×

US markets looking 'overstretched' and could trigger a sharp reversal, ECB vice president says

  • Speaking to CNBC, Vitor Constancio said: "Certainly the cyclically adjusted price earnings ratio in the U.S. is well-above historical averages"
  • The ECB released Wednesday its biannual Financial Stability Review, in which the central bank points to potential risks to the stability of the euro area

The vice-president of the European Central Bank (ECB) warned Wednesday that current high valuations in U.S. equities could spark a possible correction in global stock markets.

Speaking to CNBC, Vitor Constancio said: "Certainly the cyclically-adjusted price (to) earnings ratio in the U.S. is well-above historical averages."

This ratio is an important metric used by traders to gauge the value of stocks. The fact that they are above their usual average means that there's the risk of a potential overvaluation in the U.S. stock market — which could potentially lead to a reversal.

"We see that some markets are overstretched or at least with indicators that are away above the historical averages," Constancio told CNBC.

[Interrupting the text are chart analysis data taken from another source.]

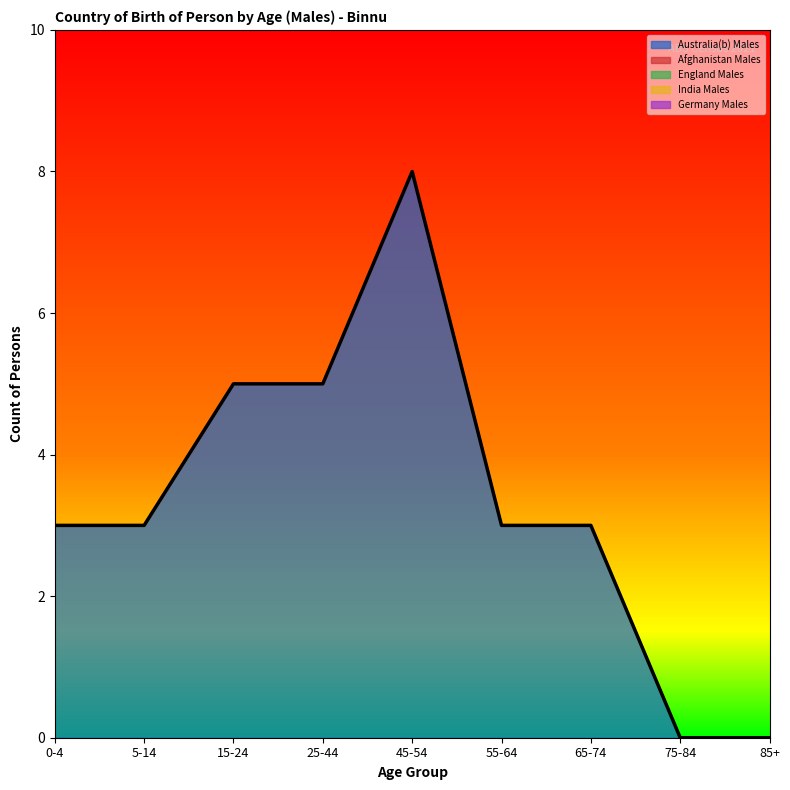

True or false: India Males and Germany Males cross at least once.

False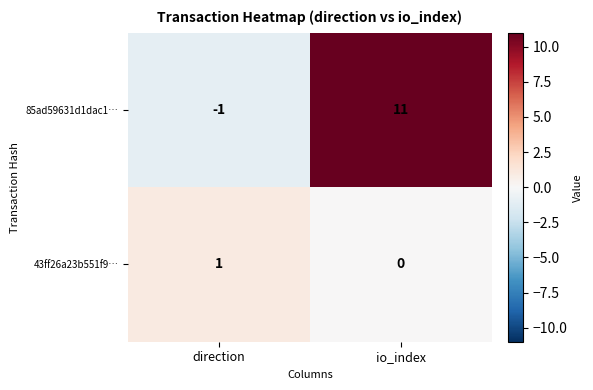

What is the difference between the 85ad59631d1dac1… values at direction and io_index?

12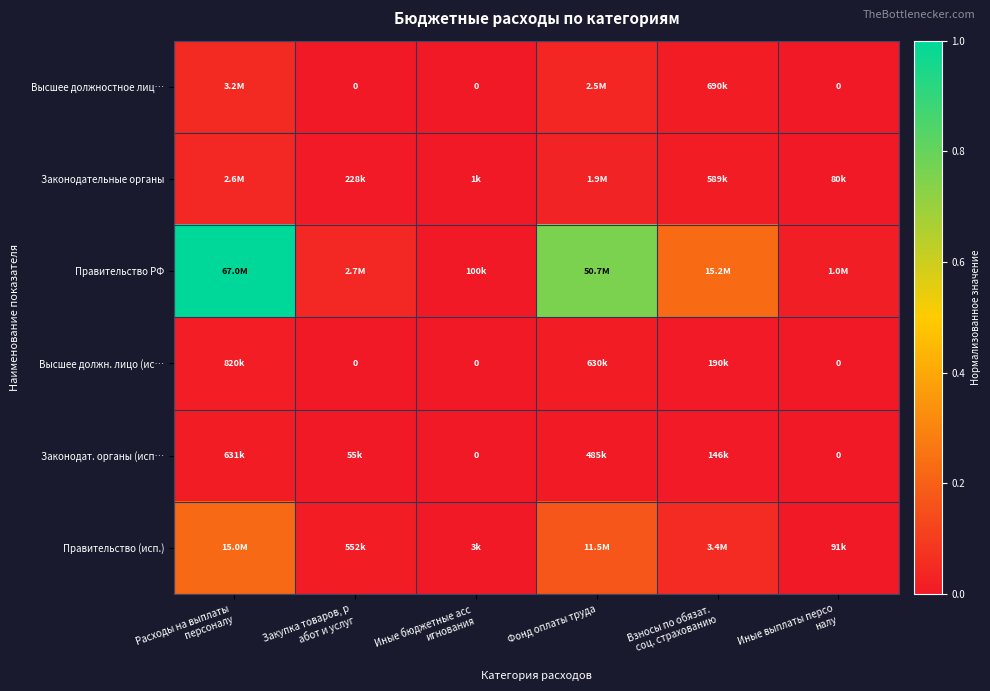

Which has a higher value, Взносы по обязат. 
соц. страхованию or Фонд оплаты труда?

Фонд оплаты труда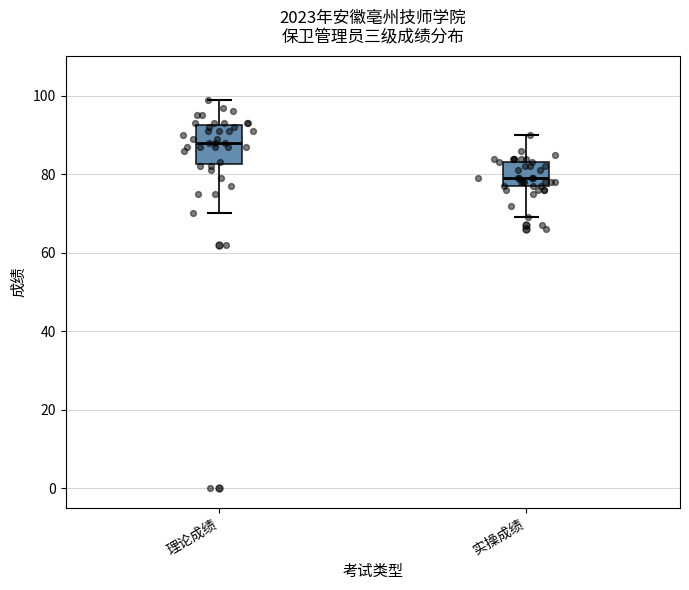

Reading left to right, read every box against the y-axis: the position of its median line, the range the box covers, and the ends of its whiskers. The values are not printed on the chart, so give them approximately, as read against the axis.

理论成绩: median 88, box 82 to 92, whiskers 70 to 100
实操成绩: median 80, box 78 to 84, whiskers 70 to 90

"At the same time we can see that volatility both in the equity and the bond market is very low, which experiences shows in those situations some events may trigger a sudden revision of expectations by investors," the Portuguese banker said.

Victor Constancio
Horacio Villalobos | Corbis | Getty Images
Victor Constancio

The ECB released Wednesday its biannual Financial Stability Review, in which the central bank points to potential risks to the stability of the euro area. In the report, the bank said that despite the improved economic growth in the euro area there are concerns related to a sudden increase in volatility.

Markets have been on the bullish side throughout the year and many continue to push further into record territory. The ECB believes there is the risk that this overall sense of optimism is miscalculated, which could end up shaking financial markets once money managers realize they took on more risk than they could handle.